Defining "Medicare for all"
Democrats discuss Medicare for All legislation on Capitol Hill last year. Photo: Jim Watson/AFP/Getty Images
Let’s jump into the debate Democrats are going to be having for at least the next two years: What, exactly, constitutes “Medicare for All”?
Why it matters: Supporting some version of “Medicare for All” has become a litmus test for a lot of Democratic primaries in 2018, and will surely be one in 2020.
What they’re saying: Tim Higginbotham and Chris Middleman, organizers with the Democratic Socialists of America’s Medicare for All campaign, pushed back against the squishier definitions of the term in a Vox op-ed on Friday.
- “We need a true single-payer system, not a patchwork … effectively abolishing the private health insurance industry altogether.”
- That single program should cover everyone, should provide services like mental and dental health, and should be free at the point of service (no co-pays or deductibles), they said.
The other side: Try writing, for example, a health policy newsletter that treats “Medicare for All” and “single-payer” as synonyms, and you’ll hear from the Democrats who support a less sweeping program, like an optional Medicare buy-in.

How to complete this task —
Could you resume the piece on defining "Medicare for All" from where it stops?

Extracted page text data:
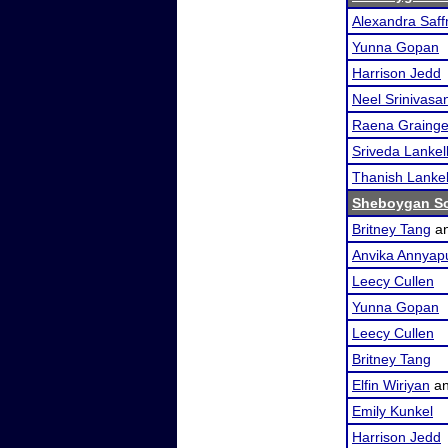
Alexandra Saf
Yunna Gopan
Harrison Jedd
Neel Srinivasa
Raena Grainge
Sriveda Lankel
Thanish Lankel
Sheboygan So
Britney Tang
a
Anvika Annyap
Leecy Cullen
Yunna Gopan
Leecy Cullen
Britney Tang
Elfin Wiriyan
a
Emily Kunkel
Harrison Jedd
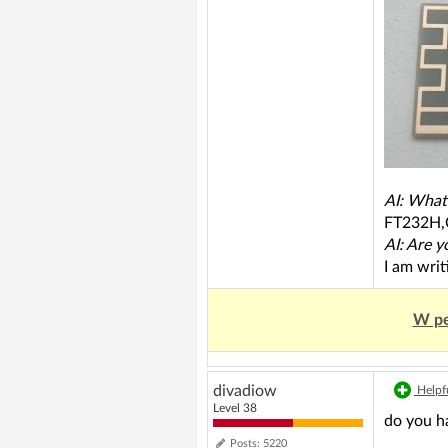
AI: What
FT232H
AI: Are y
I am wri
W pe
divadiow
Helpfu
Level 38
do you ha
Posts: 5220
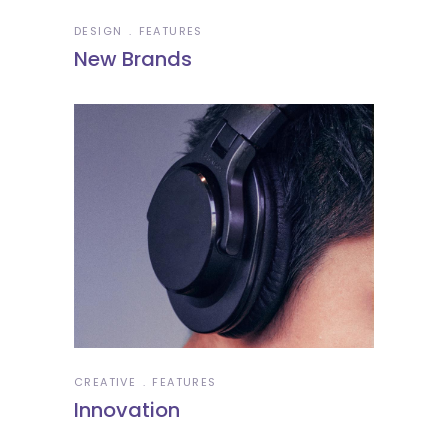
DESIGN
FEATURES
New Brands
CREATIVE
FEATURES
Innovation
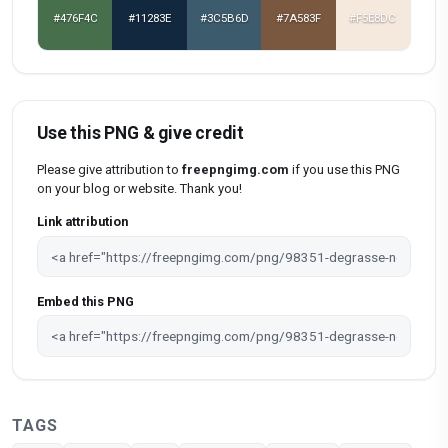
#476F4C
#11283E
#3C5B6D
#7A583F
#F5E8DC
Use this PNG & give credit
Please give attribution to
freepngimg.com
if you use this PNG
on your blog or website. Thank you!
Link attribution
Embed this PNG
TAGS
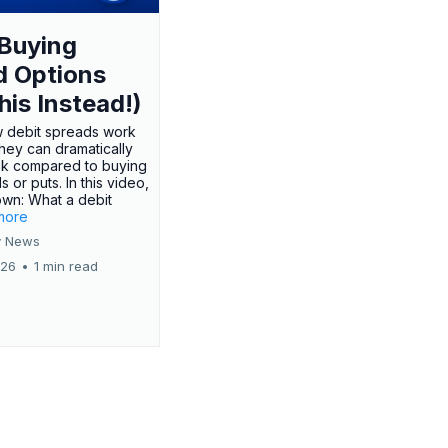
Buying
d Options
his Instead!)
 debit spreads work
hey can dramatically
sk compared to buying
s or puts. In this video,
own: What a debit
.more
 News
026
•
1 min read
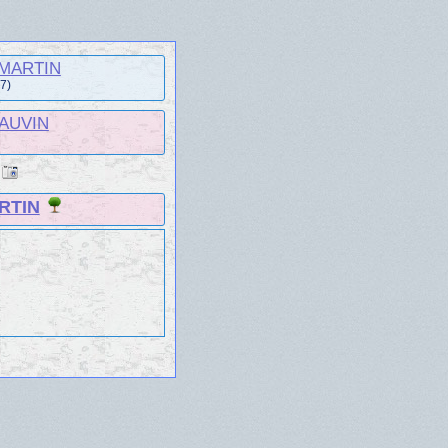
e MARTIN
57)
HAUVIN
RTIN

Response to the task —
- Medicare, they accurately note, relies heavily on private insurance. Why should “Medicare for All” have to mean pure single-payer when that’s not what Medicare is today?
My thought bubble: Hardly anyone is actually talking about a literal expansion of the existing Medicare program, whether voluntary or compulsory.
- Medicare today doesn't meet the definition DSA has laid out. Neither does Canada's single-payer system, for that matter. Medicare also doesn't cover things like maternity care, which more center-left proposals would change.
- If this ever gets resolved, it will be during the 2020 primary at the earliest — not in 2018, when a raft of Democratic candidates across the center-left spectrum truly are benefitting from the term’s vague popularity.